We polished the blog for several days. I didn't get how you could conclude that this is AI generated. Is it too good to be human written?

replies(1): >>45664701 #
anonymous908213 ◴[] No.45664701[source]
My impression was that it was likely LLM-written, human-reviewed. Due to a lack of knowledge on the subject/field, I can't comment on the substance of the technical details, which often reveal the shortcomings of LLM blabble, but the writing style certainly comes across as that of an LLM.

Most evidently, the incoherent usage of bold text littered constantly throughout the article, together with the infamous and poorly used em-dash spam. This snippet stood out to me particularly badly, as this does not seem like a case where even one of those odd humans who love em-dashes would use one:

"You might have heard that PagedAttention manages the KV cache using memory pages, which significantly improves memory utilization. That’s true—*but only within a single application.*"

Then you get lines like this one, which combine both random bold text and the em-dash with my most-hated LLMism, "it's not just X, but Y":

"The history of CPU systems shows that *efficiency is not just a hardware problem—it’s also a system design problem.*"

The introductory paragraph also has this (yet again, randomly bolded) LLM sensationalization that a human technical writer would be thoroughly embarrassed to have associated with their writing:

"Behind the $300 billion projected spend on GPU hardware in 2025 lies *a dark truth*: much of this expensive hardware sits *vastly underutilized.*"

Not to mention it's repeated...

"Yet behind the headlines of record spending lies a *quieter story*: much of this expensive hardware sits *vastly underutilized.*"
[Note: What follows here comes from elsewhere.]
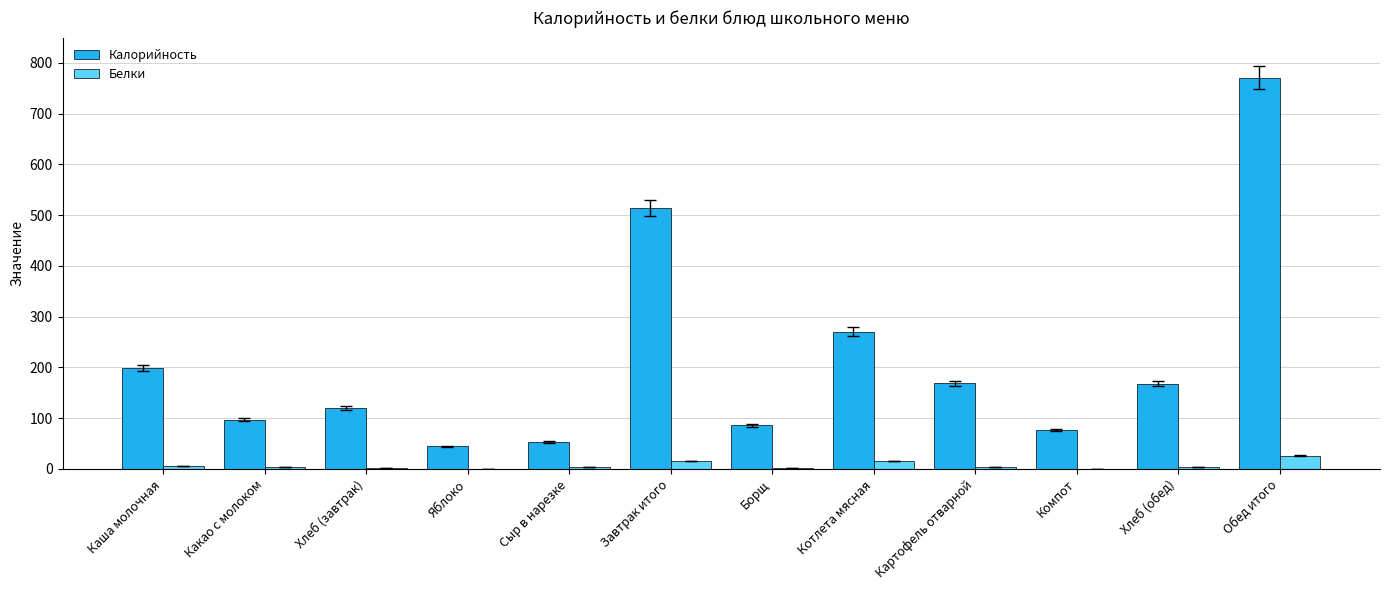

What is the average value of the Белки series?

7.0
Your response of "is it too good to be human written" certainly doesn't restore confidence, notwithstanding the lack of humility that would be required to say that about what is allegedly your own writing. LLM writing is visible because it is awful, if you have any comprehension for what good writing looks like. The idea that LLM writing could possibly be "too good" is a truly despairing belief for someone to hold, because it means they themselves have so little understanding of good writing that they think an LLM can output good writing.

I almost wanted to give you a pass for having an LLM write an English article for you, since your response hints that English is not your native language ("I didn't get how you could conclude" is a very ESL-like mistaken tense). But you apparently have a Ph.D. and are working as a professor. I'm not familiar with academic standards these days, but is it really accepted to be claiming LLM output as your own writing...?

replies(1): >>45668609 #
1. JonChesterfield ◴[] No.45668609[source]
Glossing over "is academia commonly fraudulent" as rather too easy a target, LLMs do tend to write much better than people in languages said people don't really know.

If I wrote the above in Spanish it would be extremely difficult to guess what I'm trying to say. If I ask an llm to translate it, some of the ideas would get across.

replies(1): >>45671243 #
2. anonymous908213 ◴[] No.45671243[source]
Sure, but you'd still expect people to know from seeing LLM outputs in their own language that it's not going to be "too good to be human". An LLM will write a better Chinese essay than I could because I don't speak Chinese very well at all, but it's quite a leap to get from "this writes Chinese essays better than myself, a non-speaker" to "wow, this writes Chinese better than any human!".